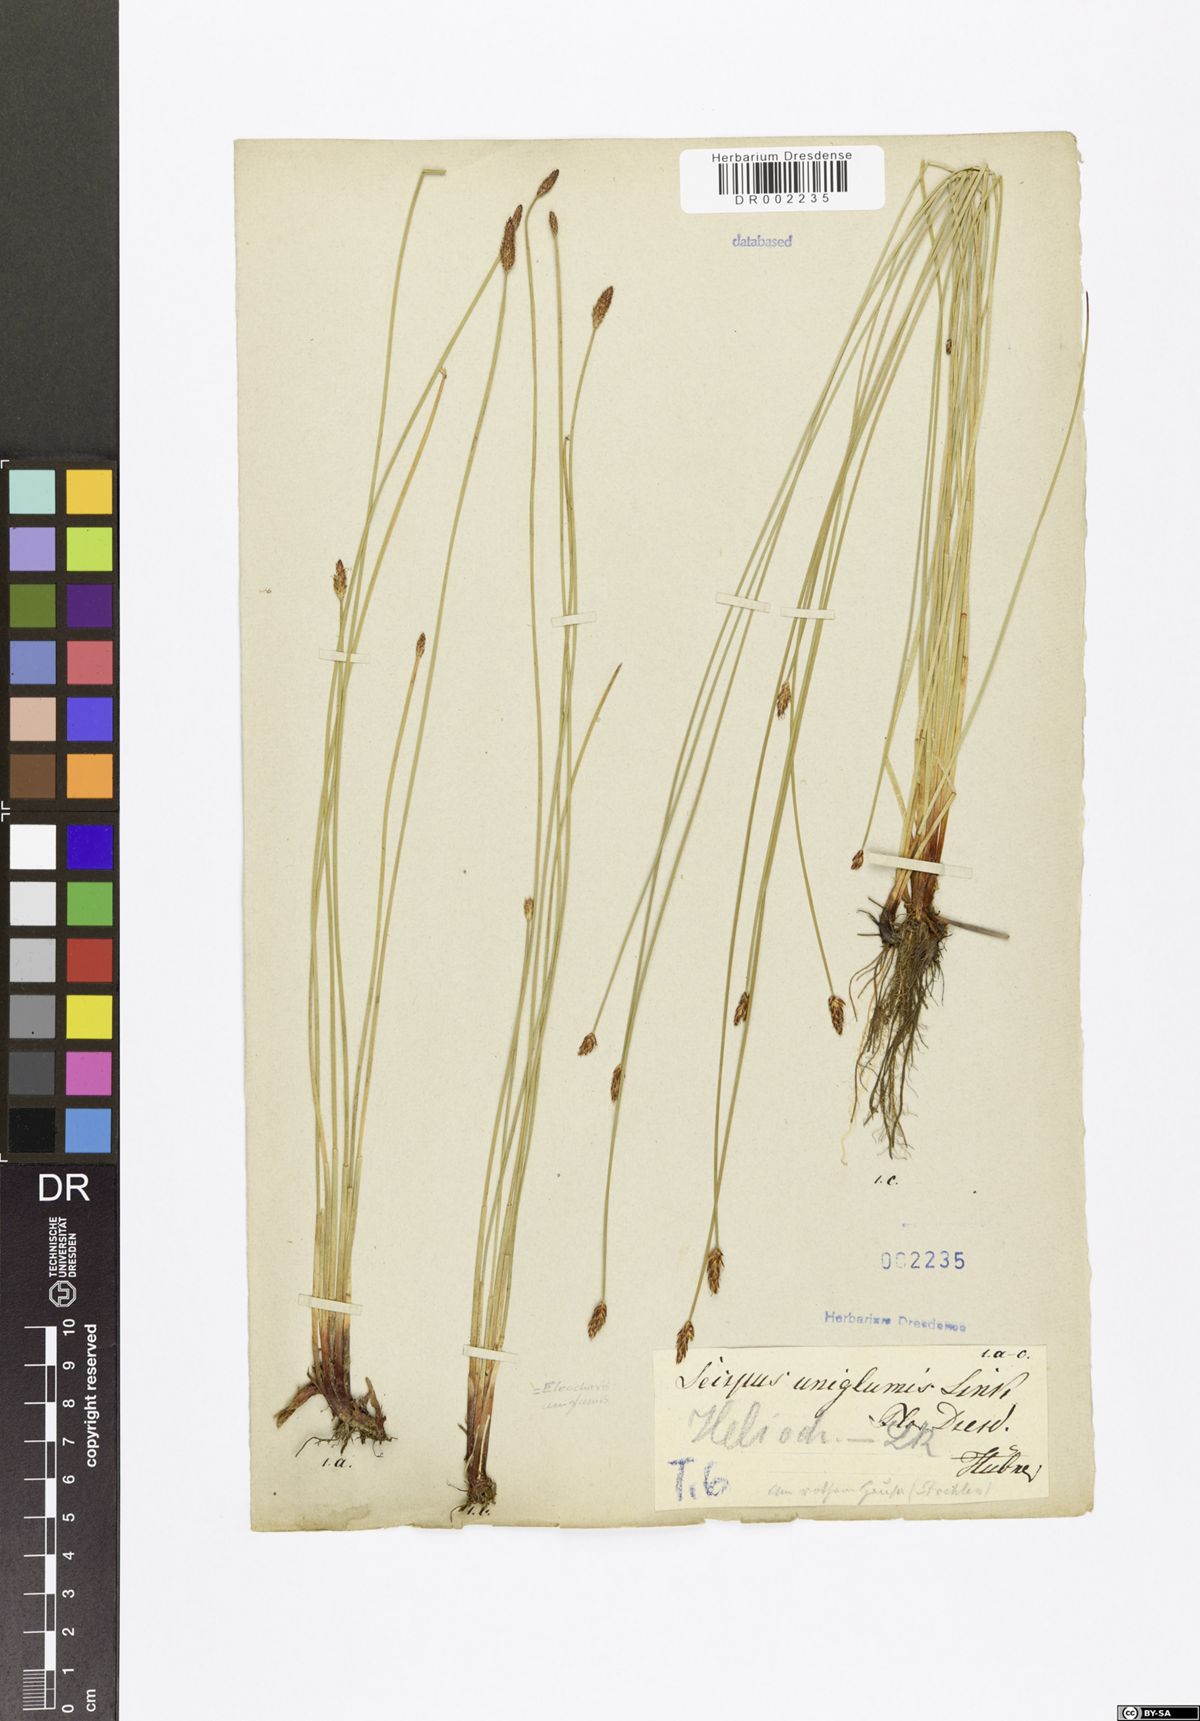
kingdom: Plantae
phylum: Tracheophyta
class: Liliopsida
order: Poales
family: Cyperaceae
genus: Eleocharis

•••

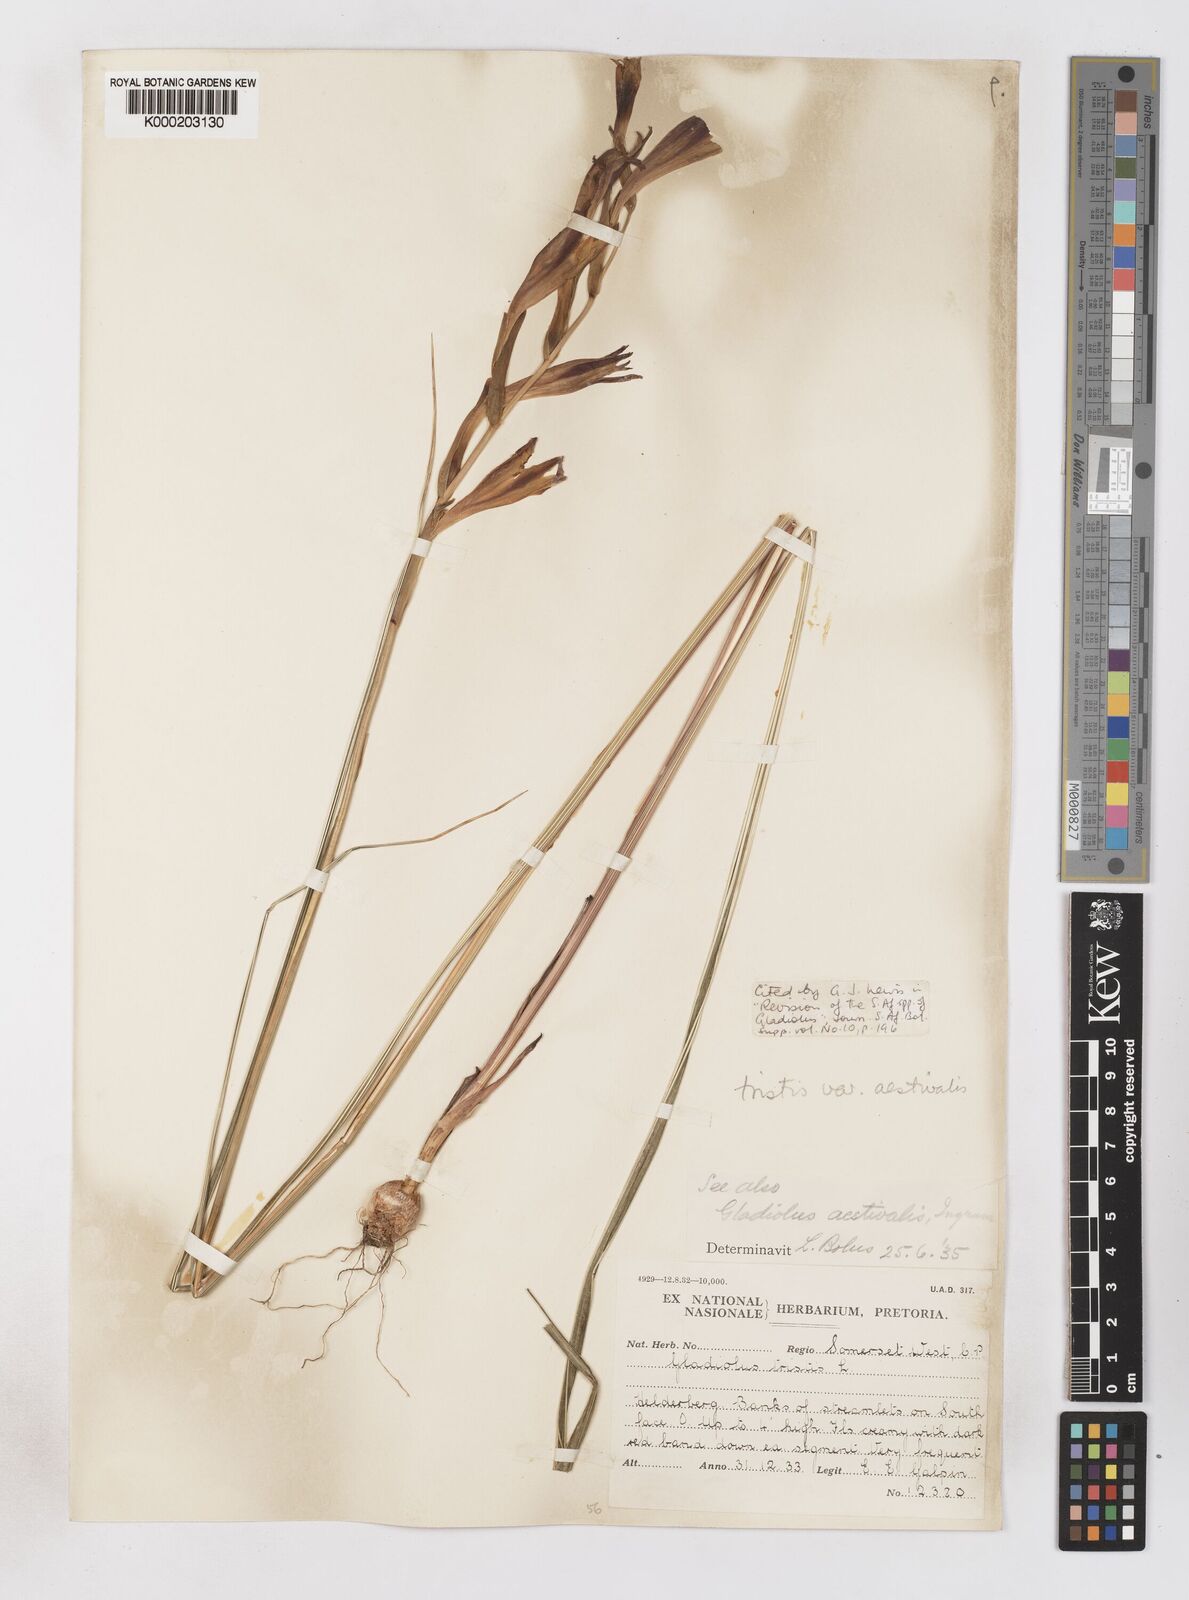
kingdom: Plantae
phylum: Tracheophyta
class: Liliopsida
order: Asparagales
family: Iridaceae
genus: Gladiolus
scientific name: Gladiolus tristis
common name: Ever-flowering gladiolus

•••

*Exercise aim*: Copy the material word for word, starting at the line that contains "order: Asparagales" and continuing up to and including the line that contains "common name: Ever-flowering gladiolus".

*Written reply*:
order: Asparagales
family: Iridaceae
genus: Gladiolus
scientific name: Gladiolus tristis
common name: Ever-flowering gladiolus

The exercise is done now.